Doch was gewiss ist: In den Fällen, die wir positiv nennen, erzielen wir eine Wiederherstellung des Wunsches zuzuhören und zu kommunizieren, zugleich mit einer Verbesserung der Sprache in dem Maße, wie man in der Behandlung voranschreitet. Diese Fälle liegen in der Größenordnung von 40 bis 60 %. Es gibt Misserfolge, mindestens 40 %, ohne dass man oft wüsste, warum. In der Tat geben uns gewisse Bestandsaufnahmen die Gewissheit eines leichten Verlaufs, während die Fortsetzung sich als weit komplexer und länger erweist. Andere Male brechen wir pessimistisch auf, im Glauben, wir unternähmen die Behandlung nur versuchsweise, und die Antworten erweisen sich als gut.

Eben hier müssen wir uns eingestehen, dass wir machtlos sind, die Tiefe der »Läsion« — sei sie affektiv oder nicht — zu erkennen, die jenen berüchtigten Bruch des Zuhörens oder das Nicht-Erblühen dieser Fähigkeit veranlasst hat, was auf dasselbe hinausläuft. Dennoch sind wir in keinem Fall befugt, uns als geschlagen oder machtlos zu betrachten. So sind wir stets geneigt, einen Vorgang unter dem Elektronischen Ohr zu beginnen zu versuchen, um die Reaktionen des Kindes zu erkennen.

Es liegt auf der Hand, dass diese Behandlungen Nachteile haben, gewichtige Nachteile. Sie sind kostspielig und häufig.

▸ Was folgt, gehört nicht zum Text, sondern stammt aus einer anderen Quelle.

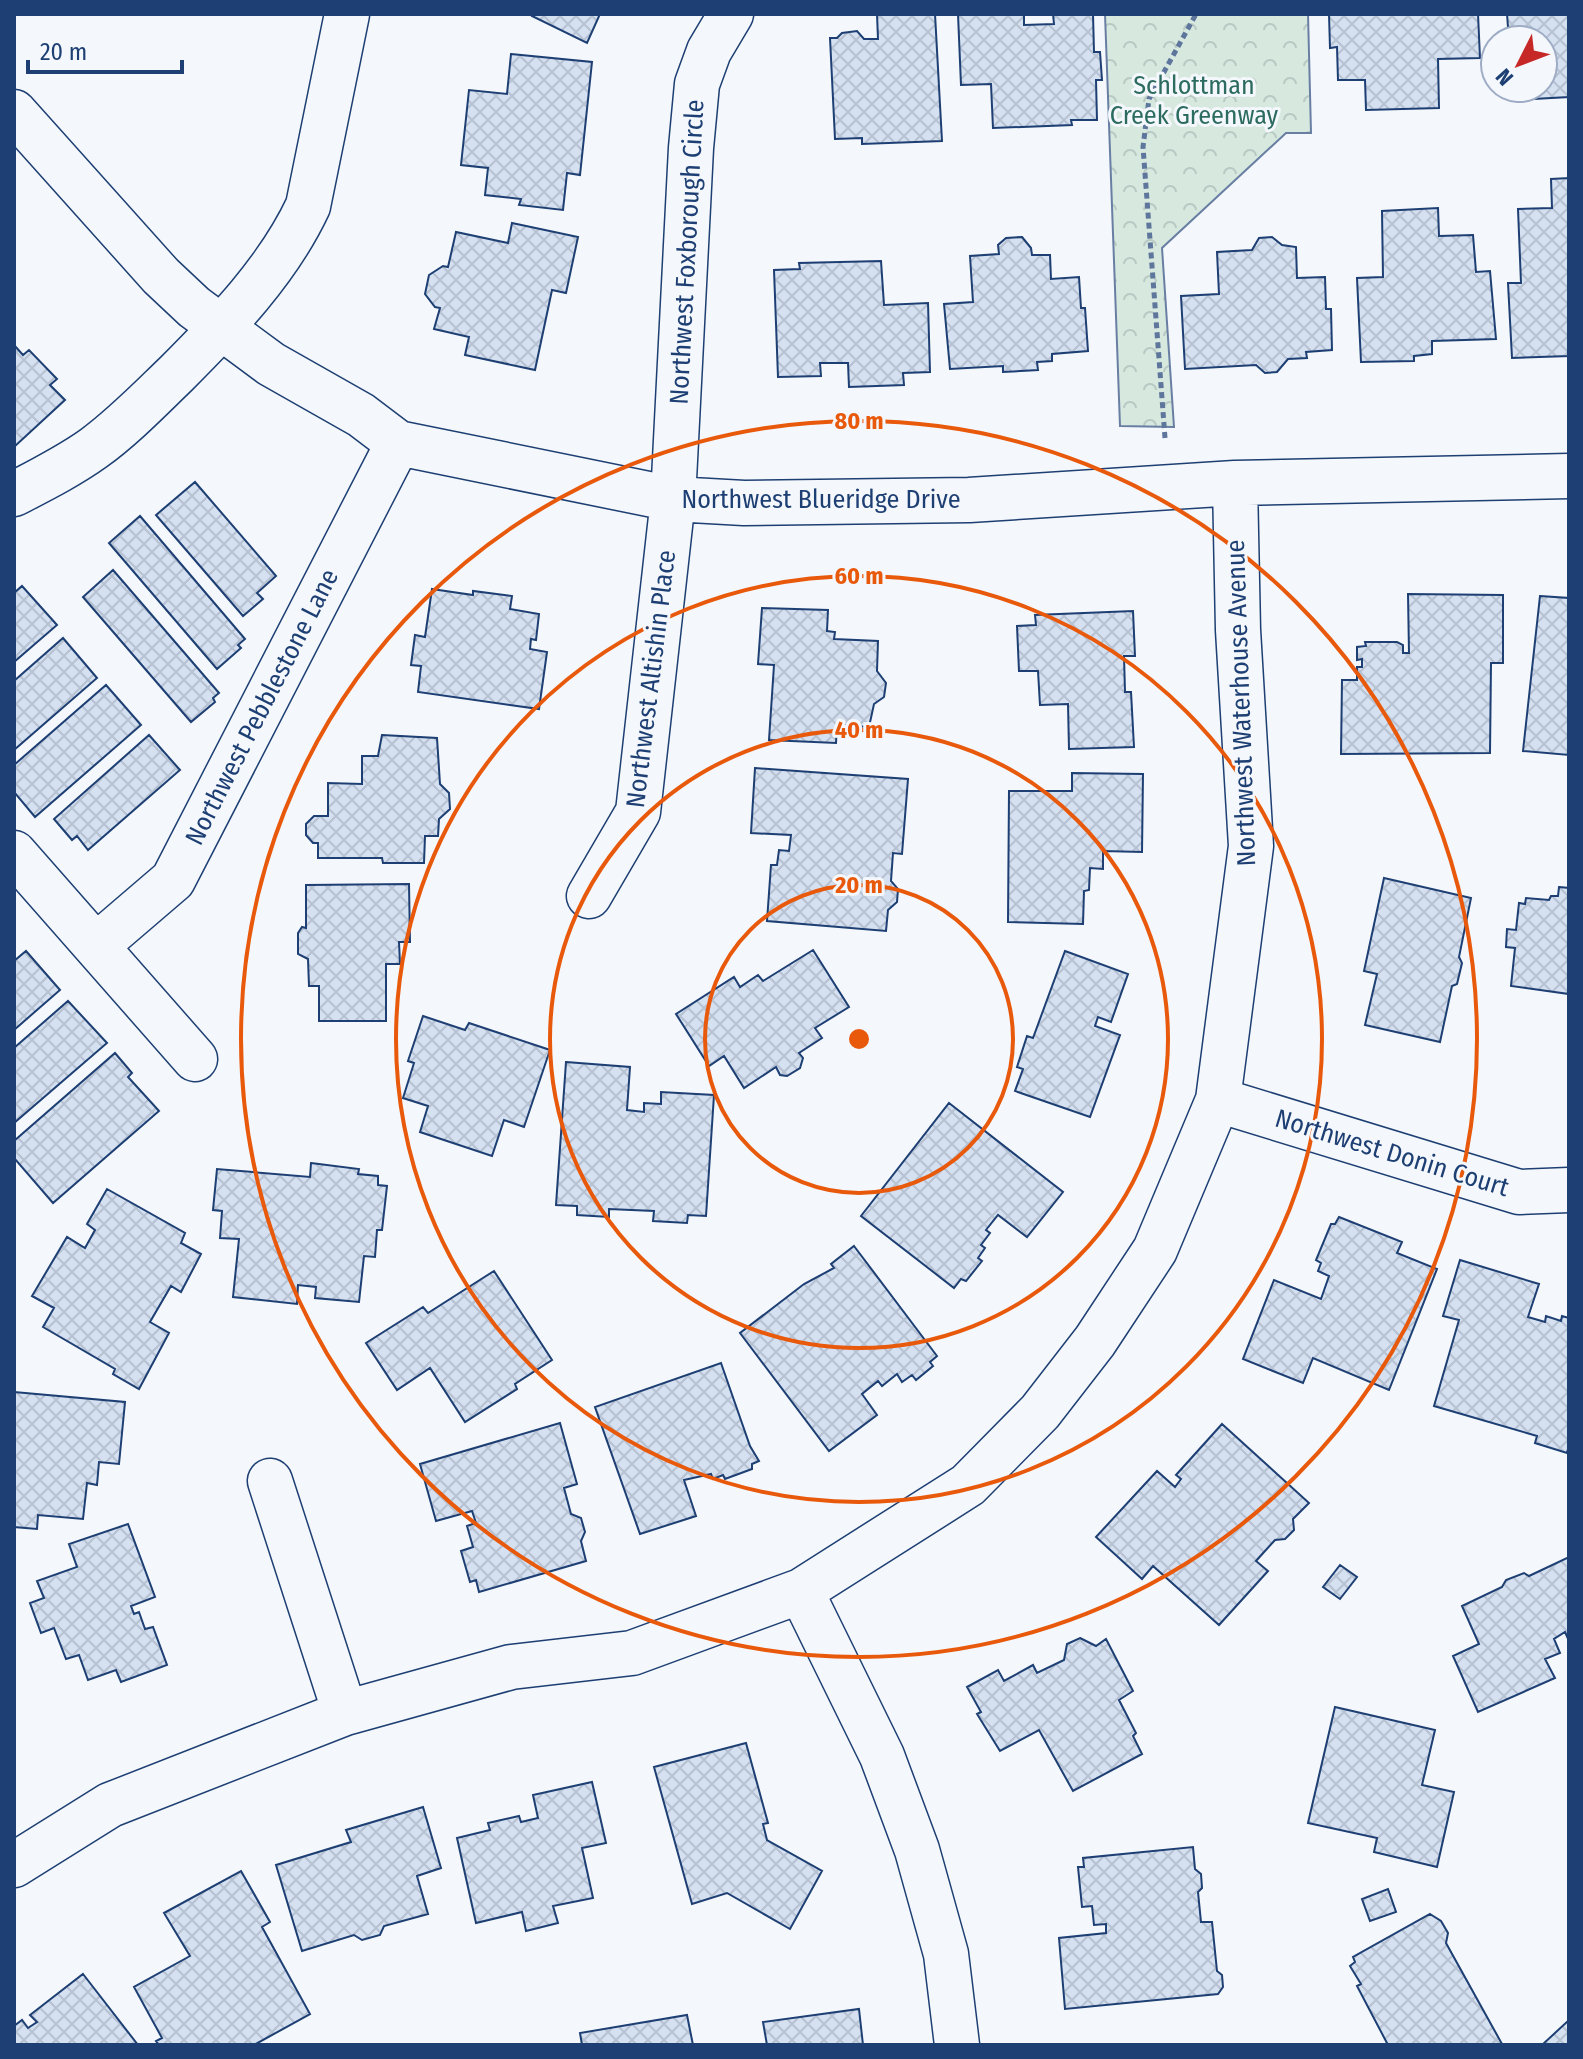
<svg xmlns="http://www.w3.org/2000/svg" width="1583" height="2059" viewBox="0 0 1583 2059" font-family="'Fira Sans Condensed',sans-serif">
  <defs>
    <pattern id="park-crowns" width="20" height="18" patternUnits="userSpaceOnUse" patternTransform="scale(2)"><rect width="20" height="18" fill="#d7e8df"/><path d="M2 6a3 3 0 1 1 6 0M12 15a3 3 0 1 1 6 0" fill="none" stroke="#b8c8c3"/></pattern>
    <pattern id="building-cross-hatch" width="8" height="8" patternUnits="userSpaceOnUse" patternTransform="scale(2)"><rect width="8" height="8" fill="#d5e0f0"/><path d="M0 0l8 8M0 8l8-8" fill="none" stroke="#b6c1d1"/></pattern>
  </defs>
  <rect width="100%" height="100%" fill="#f4f7fb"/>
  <path fill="url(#park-crowns)" stroke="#687fa3" stroke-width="2" d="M1105 14H1308L1311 133H1286L1162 248 1174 427 1120 426Z"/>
  <path fill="url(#building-cross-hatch)" stroke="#1d3f73" stroke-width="2" d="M533 14H600L587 43 532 16Z
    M877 14H935L942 141 862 144V138L835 139 830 38H837L842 33 857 31 864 39H878Z
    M958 14H1024V25L1054 24 1053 14H1093L1094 52H1100L1102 80H1096L1097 120H1071L1072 125 993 128 991 84 961 85Z
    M1329 14H1478L1480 58 1438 59 1439 108 1366 110 1365 80H1338L1337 47 1330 48Z
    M1507 14H1569V97L1513 100V88H1543V40H1509Z
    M511 54 592 62 580 175 567 173 563 210 519 205 521 199 485 195 488 168 461 165 469 90 507 94Z
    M1569 178V356L1512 358 1508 283H1521L1518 209 1552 208 1551 179Z
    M1438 208 1439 236 1473 235 1476 272 1490 271 1496 339 1432 341V354L1414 356V361L1361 362 1357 278 1383 277 1382 211Z
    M512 223 578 237 566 293 552 290 535 370 465 355 469 337 434 329 440 308 435 307 425 294 429 275 443 266 448 267 456 232 508 243Z
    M1022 237 1031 248 1032 255H1050L1051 279 1079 277 1081 308H1085L1088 351 1052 354V361L1037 362 1038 370 1003 372V366L950 369 944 304 973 302 970 256 999 254 998 245 1006 238Z
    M1272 237 1282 245 1296 247 1297 278 1325 277 1326 309H1331L1332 350 1306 352 1307 358 1288 359 1277 372 1265 373 1256 365 1185 369 1181 296 1219 294 1217 252 1252 250 1259 238Z
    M881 261 884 305 928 303 930 372 903 373 904 385 849 387 848 363H820L821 376 778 377 774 270 800 269 799 263Z
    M14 345 23 355 29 350 57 379 50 385 65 400 14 447Z
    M195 482 276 576 257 593 263 599 243 616 156 515Z
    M140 516 245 639 238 645 241 648 217 669 109 543Z
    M113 570 219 693 213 698 215 702 191 722 83 597Z
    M22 586 57 625 14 662V593Z
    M432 589 473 595V591L512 596 510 609 539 614 536 640 531 639 530 649 547 652 539 709 418 692 421 666 411 665 415 635 425 637Z
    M1408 594 1503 595V663H1491L1490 753 1341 754 1342 680H1357V667H1362V659L1357 660V647L1366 646 1365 642H1397L1403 645V653H1409Z
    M1540 596 1569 598V755L1523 751Z
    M762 608 828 610 827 631 835 632 834 639 878 641 877 671 886 683 884 697 874 704 869 727 837 725 836 743 769 740 774 665 758 664Z
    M1133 611 1135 656H1124L1125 692H1131L1134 747 1069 749 1068 704 1040 705 1038 671H1019L1017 626 1036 625 1035 615Z
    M63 638 97 678 14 750V681Z
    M106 685 141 725 35 817 14 792V765Z
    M149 735 180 770 88 850 77 836 72 840 54 819Z
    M382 735 437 738 440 784 449 793 450 809 439 819 438 836H425L424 863H383L382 858H318V843H313L306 835V824L314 816H328V783L362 784V756H378Z
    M755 768 908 779 902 854 893 853 891 881 898 889 897 902 888 910 886 931 767 921 771 865H777L779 850 789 851 791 835 751 833Z
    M1072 773 1143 774 1142 852 1103 851V869L1090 868 1089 890 1084 891 1083 924 1008 922 1009 791H1072Z
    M1384 878 1471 898 1459 957 1462 963 1457 984 1452 986 1440 1042 1365 1025 1377 974 1364 971Z
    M409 884 410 942H399L400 964H386V1021H319V986H309L308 959 298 954V933L302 927 306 928V885Z
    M1559 887 1569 888V994L1511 986 1515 948 1506 947 1507 929 1516 930 1519 903 1525 904 1526 898 1549 900 1551 896H1558Z
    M813 950 849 1007 815 1028 822 1038 799 1053 803 1058 800 1068 787 1076 780 1075 776 1067 744 1088 724 1056 709 1066 676 1014 734 977 740 987 758 975 763 981Z
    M26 951 60 990 14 1030V961Z
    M1065 951 1128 974 1111 1022 1098 1017 1095 1026 1120 1035 1090 1117 1015 1091 1023 1069 1017 1067 1027 1036 1033 1038Z
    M68 1001 107 1043 14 1123V1048Z
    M423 1016 465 1030 469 1023 550 1050 524 1127 504 1120 492 1156 420 1132 428 1106 403 1098 414 1063 408 1061Z
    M115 1053 132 1073 128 1077 159 1111 53 1203 14 1158V1141Z
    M566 1062 630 1067 627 1110 644 1112V1103L661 1104V1092L714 1095 706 1216 688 1215 687 1223 653 1221 654 1211 609 1209V1217L577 1215V1206L556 1205Z
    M949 1103 1063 1192 1027 1237 998 1215 986 1230 990 1233 981 1245 985 1248 978 1258 982 1261 966 1281 961 1279 954 1288 861 1216Z
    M311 1163 359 1169 358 1174 378 1176V1185L387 1186 382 1230H377L375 1257 364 1256 359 1302 315 1298 316 1287 298 1285 297 1304 233 1297 239 1239 220 1238 222 1211 213 1210 217 1169 310 1177Z
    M107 1189 185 1233 181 1243 201 1254 181 1292 171 1286 150 1322 169 1333 139 1389 113 1374 115 1369 43 1327 54 1308 32 1296 67 1237 85 1248 95 1230 87 1224Z
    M1339 1217 1402 1242 1397 1253 1437 1269 1389 1390 1313 1358 1303 1383 1243 1359 1274 1280 1321 1299 1329 1276 1318 1271 1321 1263 1316 1260 1331 1224H1335Z
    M854 1246 937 1356 930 1362 933 1366 916 1380 912 1375 902 1382 897 1374 882 1386 878 1381 862 1394 877 1415 829 1451 740 1333 804 1284 834 1268 831 1264Z
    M1460 1260 1539 1284 1528 1317 1545 1322 1546 1316 1561 1321 1562 1316 1569 1318V1445L1567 1453 1535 1443 1537 1436 1434 1406 1459 1320 1443 1316Z
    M494 1271 552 1360 515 1384 517 1389 465 1422 430 1368 397 1390 366 1343 423 1307 428 1313Z
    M721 1363 750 1446 759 1461 752 1464V1469L725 1479 723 1475 713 1479 711 1474 684 1480 696 1516 640 1534 595 1407Z
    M14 1392 125 1402 119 1464 99 1462 97 1485 87 1483 83 1519 38 1515 37 1529 14 1527Z
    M560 1423 577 1484 564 1488 571 1514 581 1518 585 1532 581 1541 586 1561 479 1592 476 1580 470 1582 461 1551 473 1547 467 1526 476 1523 472 1511 436 1521 420 1464Z
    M1222 1424 1309 1503 1293 1519 1294 1530 1285 1539 1275 1540 1256 1561 1268 1571 1219 1625 1153 1566 1142 1579 1096 1537 1157 1471 1175 1487 1181 1479 1176 1475Z
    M128 1524 155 1597 131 1606 134 1614 139 1612 145 1629 153 1627 167 1665 121 1682 116 1670 88 1680 79 1655 66 1659 54 1628 41 1633 30 1603 44 1598 37 1581 77 1567 69 1544Z
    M1569 1557V1641L1565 1632 1554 1639 1560 1653 1545 1659 1555 1678 1478 1712 1453 1656 1479 1644 1462 1606 1502 1587 1506 1580 1524 1573 1529 1576Z
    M1340 1565 1357 1577 1340 1599 1323 1587Z
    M1080 1638 1096 1646 1106 1639 1133 1691 1119 1700 1136 1733 1133 1736 1142 1754 1073 1791 1039 1730 1000 1751 977 1714 981 1712 967 1687 998 1670 1004 1681 1033 1665 1037 1673 1064 1660 1067 1644Z
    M1335 1707 1435 1730 1422 1785 1454 1792 1437 1867 1374 1852 1377 1838 1308 1823Z
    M746 1743 768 1823 763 1824 767 1840 822 1871 790 1929 727 1893 692 1904 654 1767Z
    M592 1782 606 1843 582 1848 593 1898 553 1906 558 1923 526 1931 522 1912 476 1923 457 1838 490 1830 488 1823 519 1816 521 1822 538 1818 533 1795Z
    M423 1807 441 1868 417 1876 428 1914 384 1926 380 1935 362 1940 354 1935 302 1951 276 1865 351 1842 346 1830Z
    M1193 1847 1195 1869 1201 1874 1202 1888 1198 1892 1201 1922H1212L1217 1971 1222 1975 1223 1987 1218 1994 1065 2009 1059 1938 1106 1933V1924L1094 1925 1092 1906 1082 1907 1078 1867H1084L1083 1858Z
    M241 1871 270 1922 262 1927 310 2014 254 2045H159L156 2041 162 2038 134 1987 190 1956 164 1913Z
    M1388 1889 1396 1912 1370 1921 1362 1899Z
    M1430 1914 1441 1921 1448 1933 1446 1943 1502 2044 1388 2045 1357 1986 1361 1984 1350 1966 1355 1962 1353 1957Z
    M83 1974 138 2045H14V2026L22 2020 28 2028 37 2022 30 2015Z
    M859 2009 863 2045H767L763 2022Z
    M687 2015 693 2045H582L580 2033Z
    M1569 2020V2045H1542Z"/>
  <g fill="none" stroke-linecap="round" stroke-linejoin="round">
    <g stroke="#1d3f73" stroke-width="47">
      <path id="minor" d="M14 112 161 276 194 307 271 364 361 415 398 443 673 499 744 503 969 500 1235 483 1569 476
        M14 494C41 480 69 466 94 448 123 427 150 399 176 374 226 324 278 270 308 206L347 14
        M14 853 195 1059
        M589 896 638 812 673 499 691 148 697 84 709 51 731 14
        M96 946 173 880 398 443
        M1218 1100 1519 1192 1569 1190
        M270 1481 345 1713
        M801 1591 882 1756 917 1850 946 1954 957 2045
        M14 1865 110 1805 345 1713 511 1667 632 1653 801 1591 968 1485 1040 1412 1095 1341 1155 1250 1218 1100 1251 846 1238 630 1235 483"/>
    </g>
    <path stroke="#5e769c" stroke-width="5" stroke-dasharray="6 4" stroke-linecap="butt" d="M1165 438 1143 147 1149 99 1196 14"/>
    <use href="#minor" stroke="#f4f7fb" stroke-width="44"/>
  </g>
  <g fill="none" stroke="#e8590c" stroke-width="4">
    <circle cx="859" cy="1039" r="154"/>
    <circle cx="859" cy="1039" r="309"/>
    <circle cx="859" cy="1039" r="463"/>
    <circle cx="859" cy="1039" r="618"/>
  </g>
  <g text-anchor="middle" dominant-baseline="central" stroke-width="6" stroke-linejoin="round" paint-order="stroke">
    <g font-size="26" fill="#2c6c60" stroke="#f4f7fb">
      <text x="1194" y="85">Schlottman<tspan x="1194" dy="30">Creek Greenway</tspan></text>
    </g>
    <g font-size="26" fill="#1d3f73" stroke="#f4f7fb">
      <text transform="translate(687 252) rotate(-87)">Northwest Foxborough Circle</text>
      <text x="821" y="499">Northwest Blueridge Drive</text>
      <text transform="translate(651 679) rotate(-83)">Northwest Altishin Place</text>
      <text transform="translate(1241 703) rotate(-92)">Northwest Waterhouse Avenue</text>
      <text transform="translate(262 707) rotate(-63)">Northwest Pebblestone Lane</text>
      <text transform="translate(1392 1153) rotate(17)">Northwest Donin Court</text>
    </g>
  </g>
  <circle cx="859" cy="1039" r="12" fill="#e8590c" stroke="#f4f7fb" stroke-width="4"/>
  <g font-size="24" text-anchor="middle" font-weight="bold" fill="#e8590c" stroke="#f4f7fb" stroke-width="6" stroke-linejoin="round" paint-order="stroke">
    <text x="859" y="429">80 m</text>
    <text x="859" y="584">60 m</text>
    <text x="859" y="738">40 m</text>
    <text x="859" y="893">20 m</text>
  </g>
  <rect width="1583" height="2059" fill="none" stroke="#1d3f73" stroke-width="32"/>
  <g transform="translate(1519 64) rotate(228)"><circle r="38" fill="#f4f7fb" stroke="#9eadc5" stroke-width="2"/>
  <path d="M0-6L14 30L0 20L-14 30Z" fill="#c62828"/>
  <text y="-12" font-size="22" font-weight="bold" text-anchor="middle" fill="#1d3f73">N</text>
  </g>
  <path d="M28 60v12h154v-12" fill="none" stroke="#1d3f73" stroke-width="4"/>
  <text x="40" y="60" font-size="24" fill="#1d3f73" stroke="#f4f7fb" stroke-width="6" paint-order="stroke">20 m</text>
</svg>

  • Kostspielig durch den Einsatz eines beträchtlichen elektronischen Materials und qualifizierten Personals.
  • Kostspielig durch die Notwendigkeit eines Aufenthalts bei einem spezialisierten Zentrum.
  • Kostspielig auch, weil sie noch nicht in die Behandlungen einer institutionellen Therapie eingegliedert sind, die alles übernehmen könnte.

In der Tat, für die Eltern hat es schon an sich eine gewisse Wirkung, sich in einem Zentrum vorzustellen, eine solche Verpflichtung einzugehen, den Einsatz einer gesamten Familiendynamik anzunehmen. Überdies hat der in einer Einrichtung erlebte gewohnheitsmäßige Trott nichts gemein mit all dem, was die aufwertende Umgebung bildet, die dem Kind im Laufe einer Behandlung in einem Zentrum zugutekommt.

Es trifft auch zu, dass diese neue Technik die Anwesenheit eines qualifizierten Personals verlangt, das bereit ist, sich gänzlich in die Ethik einer solchen Methode einzubringen. Diese gibt im Übrigen nur deshalb so positive Ergebnisse, weil im Innern des Zentrums selbst, in dem sie angewandt wird, alle Mitglieder des Teams in einer einzigen, ein und derselben Richtung arbeiten.

Nicht jeder tut, was ihm beliebt, in dem Augenblick, in dem es ihm gut zu sein scheint, es zu tun. Alles ist auf das Zuhören ausgerichtet, auf die Anforderungen, die dieses mit sich bringt.

Man tritt nicht in die Dynamik des Zuhörens ein, wie man schlendernd durch einen Gang spaziert.

Es geht darum, sich dessen anzunehmen, der in Schwierigkeiten ist und der an die Tür klopft. Es geht darum zu wissen, dass er existiert und dass er ist. Es geht darum, sich vom verfeinerten Bewusstsein durchdringen zu lassen, dass man der menschlichen Gemeinschaft angehört.

In den Bereich des Zuhörens einzutreten stellt eine wahrhaft menschliche Verpflichtung dar, denn es führt von der existenziellen Ebene zur Ebene des Wesens.

Alfred Tomatis

Quelle: Alfred A. Tomatis, »Information über den Autismus«, Paris, 1986. Transkription nach dem Faksimile.